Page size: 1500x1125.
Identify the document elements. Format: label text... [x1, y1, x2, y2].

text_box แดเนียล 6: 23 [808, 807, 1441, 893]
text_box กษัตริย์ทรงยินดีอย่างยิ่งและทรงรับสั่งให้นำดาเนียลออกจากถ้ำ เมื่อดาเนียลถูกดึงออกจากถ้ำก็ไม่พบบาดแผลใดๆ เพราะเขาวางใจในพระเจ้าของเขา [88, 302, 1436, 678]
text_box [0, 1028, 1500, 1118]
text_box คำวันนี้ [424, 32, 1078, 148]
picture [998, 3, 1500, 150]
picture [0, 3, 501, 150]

Directive -> Exactly as shown above, return every record.

Answer ->
Page size: 1500x1125.
Identify the document elements. Format: label text... [x1, y1, x2, y2].

text_box แดเนียล 6: 23 [808, 807, 1441, 893]
text_box กษัตริย์ทรงยินดีอย่างยิ่งและทรงรับสั่งให้นำดาเนียลออกจากถ้ำ เมื่อดาเนียลถูกดึงออกจากถ้ำก็ไม่พบบาดแผลใดๆ เพราะเขาวางใจในพระเจ้าของเขา [88, 302, 1436, 678]
text_box [0, 1028, 1500, 1118]
text_box คำวันนี้ [424, 32, 1078, 148]
picture [998, 3, 1500, 150]
picture [0, 3, 501, 150]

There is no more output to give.